• **Text block**:
--------------------------------

Tuesday, May 12, 2015

Book announcement: Baptist Identity and the Ecumenical Future

I'm pleased to announce that my book Baptist Identity and the Ecumenical Future: Story, Tradition, and the Recovery of Community has entered the production phase and is scheduled for a March 2016 release by Baylor University Press. I'll post updates regarding the book's publication, including pre-ordering information, here at Ecclesial Theology during the next few months. Stay tuned!

In the meantime, here's a draft of the copy for the catalog and back cover description:

Baptists tend to be the “problem children” of the ecumenical movement. The Baptist obsession to realize a true church birthed a tradition of separation. While Baptists’ misgivings about ecumenism may stem from this fissiparous genealogy, it is equally true that the modern ecumenical movement itself increasingly lacks consensus about the pathway to a visible Christian unity.

--------------------------------

• **Supplied information**:
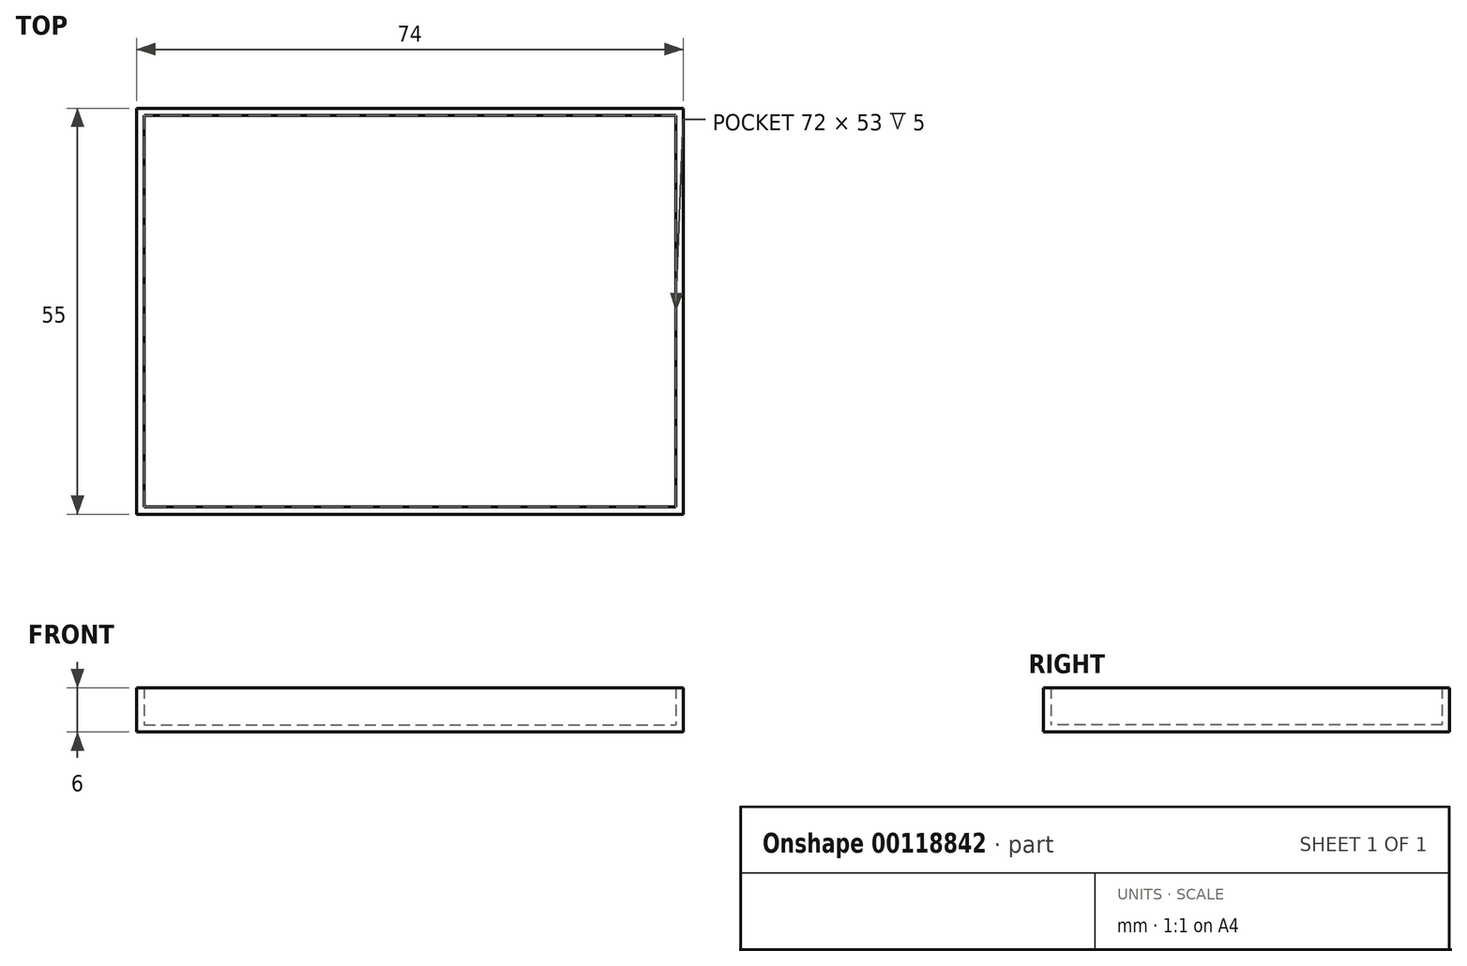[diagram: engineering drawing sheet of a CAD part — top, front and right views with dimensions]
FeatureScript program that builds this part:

--------------------------------

• **Work instructions**: Set down, word for word, the stretch of the book announcement from "Baptists tend to" through "visible Christian unity.". You won't need the listing for anything here.

• **Solved problem**:
Baptists tend to be the “problem children” of the ecumenical movement. The Baptist obsession to realize a true church birthed a tradition of separation. While Baptists’ misgivings about ecumenism may stem from this fissiparous genealogy, it is equally true that the modern ecumenical movement itself increasingly lacks consensus about the pathway to a visible Christian unity.